No postings for a while as I've been away quite a lot. In October I spent two and a half weeks on Holy Isle:
When I returned and got around to checking my email I found this link in my inbox:
These two things - the aim for a simple and sustainable lifestyle on Holy Isle, and the phenomenon of 'irreversible climate change" might, at first glance, seem to be opposed.
Of course, if you have read my book Is the Human Species Special?: Why human-induced global warming could be in the interests of life then you will realise that these two things seem to epitomise the 2 forces which I outline:
'Irreversible climate change' = the force to environmental destruction
'Holy Isle' = the force to environmental sustainability
On Holy Isle they are seeking to be as self-sufficient as possible in terms of energy generation and food production. Compared to the average 'western lifestyle' the inhabitants have a low carbon footprint. The Holy Isle Project is undoubtedly part of the force to environmental sustainability, and it is worth bearing in mind that there are many advanced technologies on the Isle. Mobile phones, televisions, computers, electricity generators, a kitchen full of gadgets and appliances. The drive for sustainability and technology sit very well together.
On the other hand, at the global level, the force to environmental destruction has ALREADY brought us to the point where the forces have been set in motion which lead to irreversible climate change (the link to the Nov 2011 Guardian article above seemingly more confirmation of my claim in "Is the Human Species Special?").

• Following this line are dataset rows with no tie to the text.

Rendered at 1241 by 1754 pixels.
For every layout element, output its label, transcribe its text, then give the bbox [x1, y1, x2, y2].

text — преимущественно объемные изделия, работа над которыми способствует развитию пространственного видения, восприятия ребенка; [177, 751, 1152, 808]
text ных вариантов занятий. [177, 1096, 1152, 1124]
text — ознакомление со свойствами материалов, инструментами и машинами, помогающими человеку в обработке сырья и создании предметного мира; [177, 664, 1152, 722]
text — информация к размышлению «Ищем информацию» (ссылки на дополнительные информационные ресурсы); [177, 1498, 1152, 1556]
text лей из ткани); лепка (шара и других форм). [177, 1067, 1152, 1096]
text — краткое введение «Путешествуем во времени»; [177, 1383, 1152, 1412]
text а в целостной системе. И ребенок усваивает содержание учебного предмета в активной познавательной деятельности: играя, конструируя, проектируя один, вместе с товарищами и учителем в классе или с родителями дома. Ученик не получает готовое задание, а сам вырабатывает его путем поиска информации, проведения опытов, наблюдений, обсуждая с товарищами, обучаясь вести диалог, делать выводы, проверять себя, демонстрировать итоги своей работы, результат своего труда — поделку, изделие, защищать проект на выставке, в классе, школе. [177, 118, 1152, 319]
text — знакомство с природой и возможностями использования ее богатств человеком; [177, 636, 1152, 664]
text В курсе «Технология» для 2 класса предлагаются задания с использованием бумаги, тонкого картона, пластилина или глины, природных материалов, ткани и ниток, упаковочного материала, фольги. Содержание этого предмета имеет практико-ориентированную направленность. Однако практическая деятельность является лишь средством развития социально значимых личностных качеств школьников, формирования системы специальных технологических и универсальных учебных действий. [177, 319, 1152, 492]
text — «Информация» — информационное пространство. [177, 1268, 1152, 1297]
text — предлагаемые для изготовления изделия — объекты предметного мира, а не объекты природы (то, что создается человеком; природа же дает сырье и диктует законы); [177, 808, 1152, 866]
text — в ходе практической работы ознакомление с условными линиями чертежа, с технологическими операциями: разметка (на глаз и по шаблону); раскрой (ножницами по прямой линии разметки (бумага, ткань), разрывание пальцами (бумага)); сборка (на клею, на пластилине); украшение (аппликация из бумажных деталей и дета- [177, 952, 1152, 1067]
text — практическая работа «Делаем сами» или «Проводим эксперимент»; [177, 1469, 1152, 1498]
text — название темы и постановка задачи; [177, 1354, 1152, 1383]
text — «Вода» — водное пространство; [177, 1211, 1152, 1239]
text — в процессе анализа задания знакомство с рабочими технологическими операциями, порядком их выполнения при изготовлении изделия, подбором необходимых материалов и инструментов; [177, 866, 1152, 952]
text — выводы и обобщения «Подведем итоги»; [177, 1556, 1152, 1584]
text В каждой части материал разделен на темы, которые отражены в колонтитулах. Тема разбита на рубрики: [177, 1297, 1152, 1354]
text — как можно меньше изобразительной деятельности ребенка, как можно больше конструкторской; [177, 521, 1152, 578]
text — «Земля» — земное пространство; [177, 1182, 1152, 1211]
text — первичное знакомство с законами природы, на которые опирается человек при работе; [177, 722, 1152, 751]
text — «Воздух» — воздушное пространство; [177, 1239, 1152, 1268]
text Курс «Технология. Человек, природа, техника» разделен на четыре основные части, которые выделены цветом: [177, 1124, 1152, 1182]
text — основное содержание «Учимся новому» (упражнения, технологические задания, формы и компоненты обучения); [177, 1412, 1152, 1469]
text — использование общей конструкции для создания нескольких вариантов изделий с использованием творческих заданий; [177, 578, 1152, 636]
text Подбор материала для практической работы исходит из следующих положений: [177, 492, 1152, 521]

As time progresses the need for geoengineering will become clear to all. I hope that enough preparations will have been made so that the switch to geoengineering the temperature of the Earth's atmosphere can happen speedily; if not, the suffering to the life-forms of the Earth will be higher than it could have been.
Let me clarify and conclude the tale of two forces. There are many different aspects to the phenomenon of sustainability. Sustainability at the planetary level requires the GMST to be in a certain range and as the homeostatic regulatory capacity of the Earth continues to weaken this requires human geoengineering of the temperature of the Earth's atmosphere. The yearning for survival (which I started to explore in the previous post) has propelled the force to environmental destruction to the point where this geoengineering is about to occur.
There are other elements to a sustainable, peaceful, harmonious and living Earth. As the force to environmental sustainability continues to grow, through projects such as Holy Isle, sustainability in terms of water use, and total resource use per head will slowly be attained. In short, there are two realms of sustainability - sustainability of the atmosphere & sustainability at the surface of the Earth. The first realm requires a technological geoengineering solution; the second realm has a more debatable role for technology. Some would say that sustainability at the surface of the Earth is easier to achieve without technology; however, there seems certain to be a role for technology in this realm too.
My main interest is in the first realm (sustainability of the atmosphere). This is why in What Does it Mean to be 'Green'?: Sustainability, Respect & Spirituality I claim that high human resource use in the past is 'green'. High human resource use was required to develop technology and thereby enable the sustainability of the atmosphere through geoengineering. In the second realm (considered in isolation) high human resource use is not so obviously 'green' (however, in the longer term the survival of the life which has arisen on the Earth clearly requires technology to leave the planet - so the need for technology is not simply to geoengineer the first - atmospheric - realm).